Additional Information
The raw data gs://minikube-flake-rate/data.csv
can become quite large if stored as simple CSV data. Since this is a CSV file, it will contain columns for each field which includes commit hash, test date, test name, etc. Some of these fields can be repetitive like commit hash and test date. Since test runs are generally added such that all the tests for a single commit hash are added consecutively, we can use a sentinel value to repeat values. Specifically, if the previous row had the same value for the current column, we can replace the current column value with an empty space. When parsing the reverse can be performed - whenever a blank space is found, simply repeat the value of the previous row.
Input:
hash,2021-06-10,Docker_Linux,TestFunctional,Passed,0.5
hash,2021-06-10,Docker_Linux_containerd,TestFunctional,Failed,0.6
Output:
hash,2021-06-10,Docker_Linux,TestFunctional,Passed,0.5
,,DockerLinux_containerd,,Failed,0.6
This optimization will be done in optimize_data.sh
.
Alternatives Considered
Another optimization technique that can be used on gs://minikube-flake-rate/data.csv
is to use a string table. The string table would be stored at gs://minikube-flake-rate/data_strings.txt
and would contain an ordered list of unique strings.

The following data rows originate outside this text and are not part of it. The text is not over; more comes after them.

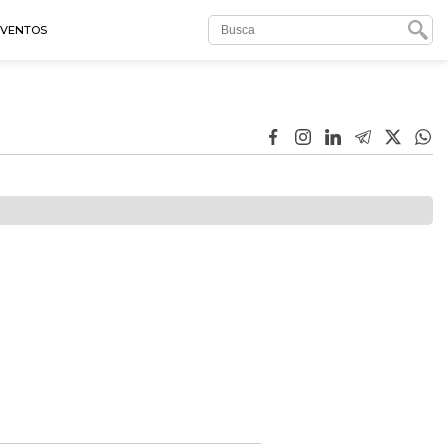
EVENTOS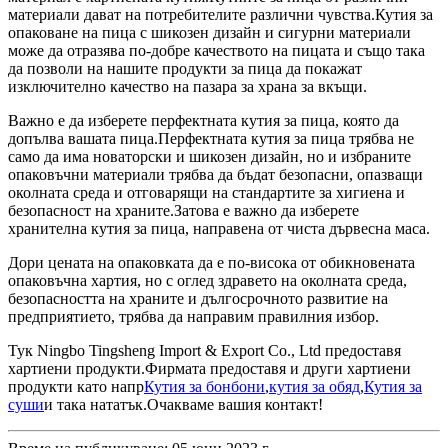
материали дават на потребителите различни чувства.Кутия за
опаковане на пица с шикозен дизайн и сигурни материали
може да отразява по-добре качеството на пицата и също така
да позволи на нашите продукти за пица да покажат
изключително качество на пазара за храна за вкъщи.
Важно е да изберете перфектната кутия за пица, която да
допълва вашата пица.Перфектната кутия за пица трябва не
само да има новаторски и шикозен дизайн, но и избраните
опаковъчни материали трябва да бъдат безопасни, опазващи
околната среда и отговарящи на стандартите за хигиена и
безопасност на храните.Затова е важно да изберете
хранителна кутия за пица, направена от чиста дървесна маса.
Дори цената на опаковката да е по-висока от обикновената
опаковъчна хартия, но с оглед здравето на околната среда,
безопасността на храните и дългосрочното развитие на
предприятието, трябва да направим правилния избор.
Тук Ningbo Tingsheng Import & Export Co., Ltd предоставя
хартиени продукти.Фирмата предоставя и други хартиени
продукти като напр
Кутия за бонбони
,
кутия за обяд
,
Кутия за
суши
и така нататък.Очакваме вашия контакт!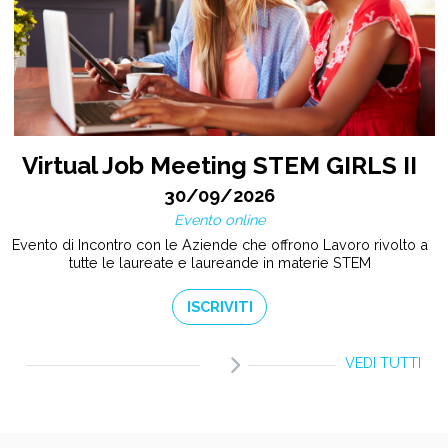
Virtual Job Meeting STEM GIRLS II
30/09/2026
Evento online
Evento di Incontro con le Aziende che offrono Lavoro rivolto a
tutte le laureate e laureande in materie STEM
ISCRIVITI
VEDI TUTTI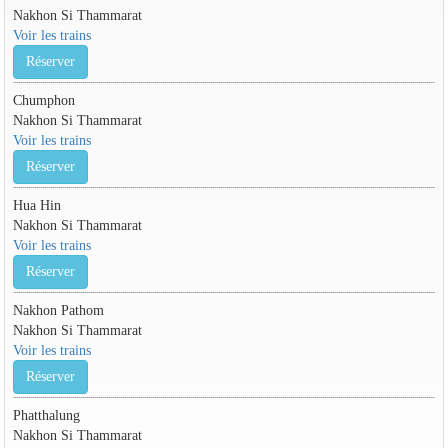
Nakhon Si Thammarat
Voir les trains
Réserver
Chumphon
Nakhon Si Thammarat
Voir les trains
Réserver
Hua Hin
Nakhon Si Thammarat
Voir les trains
Réserver
Nakhon Pathom
Nakhon Si Thammarat
Voir les trains
Réserver
Phatthalung
Nakhon Si Thammarat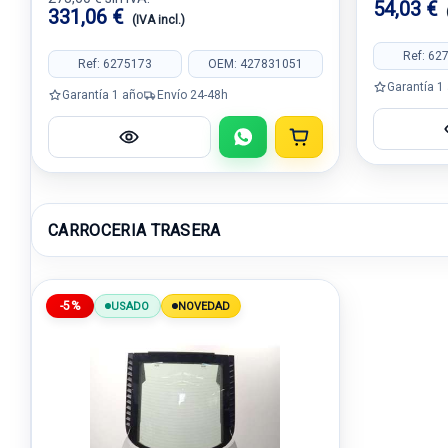
54,03 €
331,06 €
(IVA incl.)
Ref: 62
Ref: 6275173
OEM: 427831051
Garantía 1
Garantía 1 año
Envío 24-48h
CARROCERIA TRASERA
-5%
USADO
NOVEDAD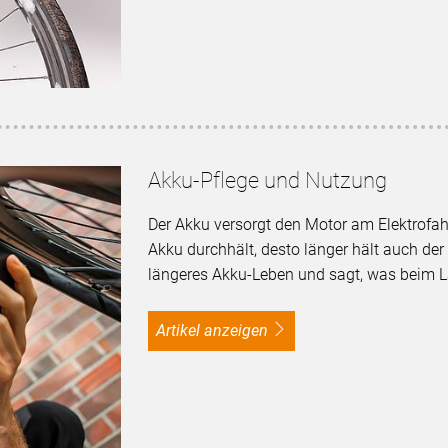
Akku-Pflege und Nutzung
Der Akku versorgt den Motor am Elektrofahr
Akku durchhält, desto länger hält auch der
längeres Akku-Leben und sagt, was beim L
Artikel anzeigen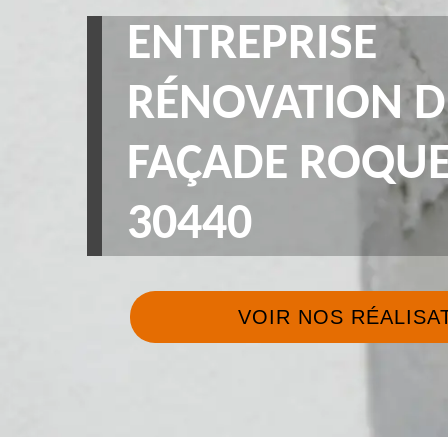
ENTREPRISE
RÉNOVATION D
FAÇADE ROQU
30440
VOIR NOS RÉALISA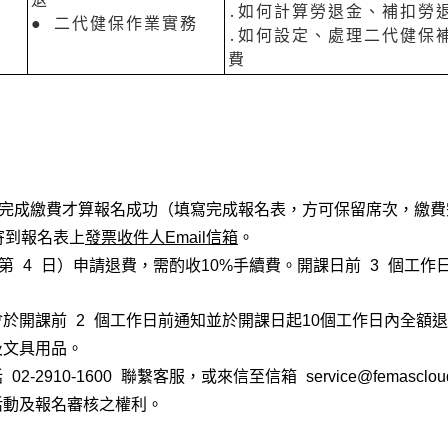
․如何計算勞退金、補扣勞
● 二代健保作業實務
․如何設定、處理二代健保
費
內完成繳費才算報名成功（填寫完成報名表，方可保留席次，繳
寄到報名表上
發票收件人Email信箱
。
第 4 日）申請退費，需酌收10%手續費。開課日前 3 個工作
於開課前 2 個工作日前通知並於開課日起10個工作日內全額
及文具用品。
2910-1600 聯繫客服，或來信至信箱 service@femasclou
活動及報名審核之權利。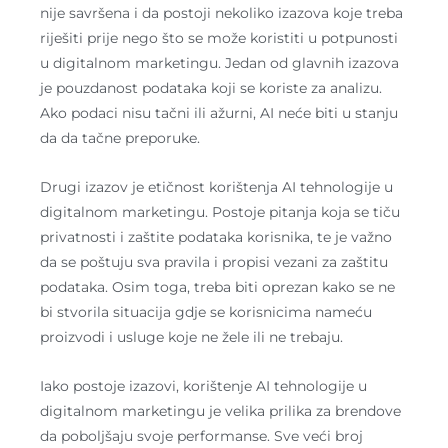
nije savršena i da postoji nekoliko izazova koje treba
riješiti prije nego što se može koristiti u potpunosti
u digitalnom marketingu. Jedan od glavnih izazova
je pouzdanost podataka koji se koriste za analizu.
Ako podaci nisu tačni ili ažurni, AI neće biti u stanju
da da tačne preporuke.
Drugi izazov je etičnost korištenja AI tehnologije u
digitalnom marketingu. Postoje pitanja koja se tiču
privatnosti i zaštite podataka korisnika, te je važno
da se poštuju sva pravila i propisi vezani za zaštitu
podataka. Osim toga, treba biti oprezan kako se ne
bi stvorila situacija gdje se korisnicima nameću
proizvodi i usluge koje ne žele ili ne trebaju.
Iako postoje izazovi, korištenje AI tehnologije u
digitalnom marketingu je velika prilika za brendove
da poboljšaju svoje performanse. Sve veći broj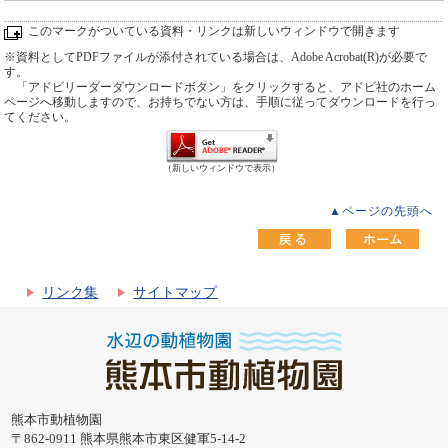
このマークがついている資料・リンクは新しいウィンドウで開きます
※資料としてPDFファイルが添付されている場合は、Adobe Acrobat(R)が必要で
す。
「アドビリーダーダウンロードボタン」をクリックすると、アドビ社のホーム
ページへ移動しますので、お持ちでない方は、手順に従ってダウンロードを行っ
てください。
（新しいウィンドウで表示）
▲ページの先頭へ
リンク集
サイトマップ
熊本市動植物園
〒862-0911 熊本県熊本市東区健軍5-14-2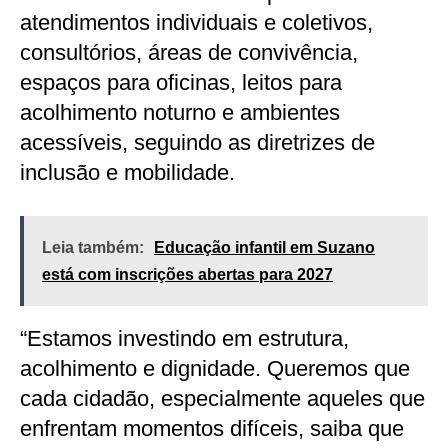
atendimentos individuais e coletivos,
consultórios, áreas de convivência,
espaços para oficinas, leitos para
acolhimento noturno e ambientes
acessíveis, seguindo as diretrizes de
inclusão e mobilidade.
Leia também:
Educação infantil em Suzano
está com inscrições abertas para 2027
“Estamos investindo em estrutura,
acolhimento e dignidade. Queremos que
cada cidadão, especialmente aqueles que
enfrentam momentos difíceis, saiba que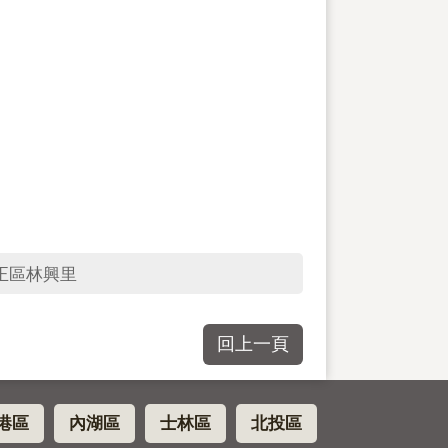
正區林興里
回上一頁
港區
內湖區
士林區
北投區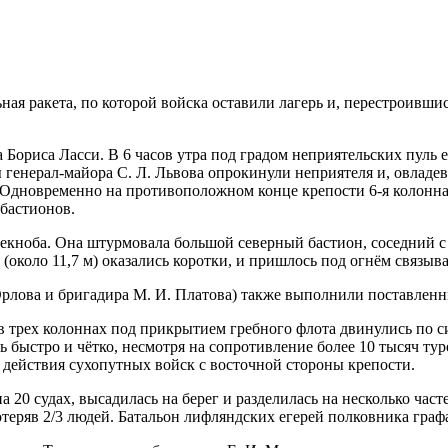
льная ракета, по которой войска оставили лагерь и, перестроивш
Бориса Ласси. В 6 часов утра под градом неприятельских пуль ег
генерал-майора С. Л. Львова опрокинули неприятеля и, овладе
 Одновременно на противоположном конце крепости 6-я колонна
 бастионов.
ноба. Она штурмовала большой северный бастион, соседний с н
 (около 11,7 м) оказались коротки, и пришлось под огнём связыва
Орлова и бригадира М. И. Платова) также выполнили поставленны
в трех колоннах под прикрытием гребного флота двинулись по си
ь быстро и чётко, несмотря на сопротивление более 10 тысяч ту
и действия сухопутных войск с восточной стороны крепости.
 20 судах, высадилась на берег и разделилась на несколько час
теряв 2/3 людей. Батальон лифляндских егерей полковника графа 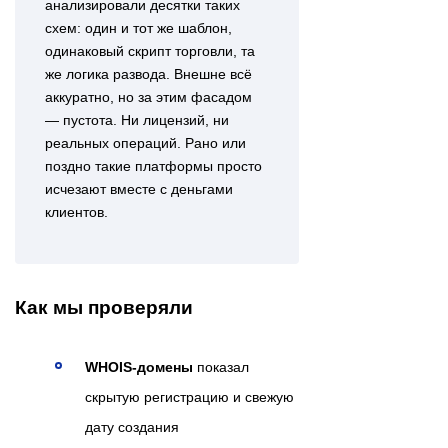
анализировали десятки таких
схем: один и тот же шаблон,
одинаковый скрипт торговли, та
же логика развода. Внешне всё
аккуратно, но за этим фасадом
— пустота. Ни лицензий, ни
реальных операций. Рано или
поздно такие платформы просто
исчезают вместе с деньгами
клиентов.
Как мы проверяли
WHOIS-домены
показал
скрытую регистрацию и свежую
дату создания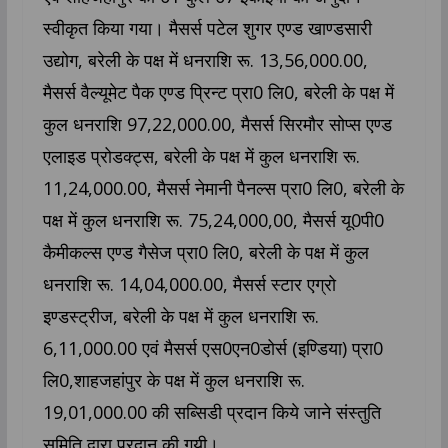
स्वीकृत किया गया। मैसर्स पटेल शुगर एण्ड खाण्डसारी
उद्योग, बरेली के पक्ष में धनराशि रू. 13,56,000.00,
मैसर्स वैल्यूमेट पैक एण्ड प्रिन्ट प्रा0 लि0, बरेली के पक्ष में
कुल धनराशि 97,22,000.00, मैसर्स सिरमौर सोप्स एण्ड
एलाइड प्रोडक्ट्स, बरेली के पक्ष में कुल धनराशि रू.
11,24,000.00, मैसर्स नेमानी पैनल्स प्रा0 लि0, बरेली के
पक्ष में कुल धनराशि रू. 75,24,000,00, मैसर्स यू0पी0
कैमीकल्स एण्ड गैसेज प्रा0 लि0, बरेली के पक्ष में कुल
धनराशि रू. 14,04,000.00, मैसर्स स्टार एग्रो
इण्डस्ट्रीज, बरेली के पक्ष में कुल धनराशि रू.
6,11,000.00 एवं मैसर्स एस0एन0डोर्स (इण्डिया) प्रा0
लि0,शाहजहांपुर के पक्ष में कुल धनराशि रू.
19,01,000.00 की सब्सिडी प्रदान किये जाने संस्तुति
समिति द्वारा प्रदान की गयी।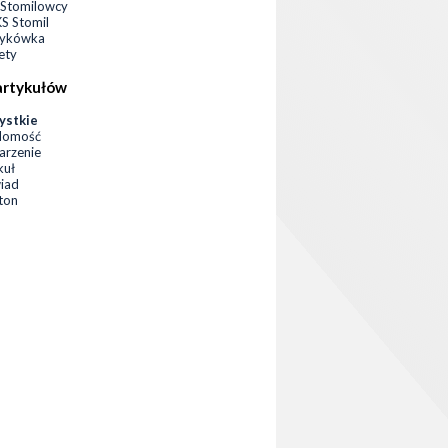
Stomilowcy
 Stomil
zykówka
ety
artykułów
ystkie
domość
rzenie
kuł
iad
eton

The index of each string can then be used in place of the actual text in gs://minikube-flake-rate/data.csv
. The index into the string table will very likely be shorter than the text it represents, saving space. For non-consecutive strings, this can be a very big saving. For example, test names are repeated very often in gs://minikube-flake-rate/data.csv
, but almost never consecutively. With this technique, the dataset can be compressed even further.
The trouble with this technique is complexity - any users of the dataset would need to also manage the string table. More importantly, if a new string needs to be added to the string table, the order is critical, meaning synchronization can be a problem (since our integration tests run in parallel). Due to these concerns, this option was rejected.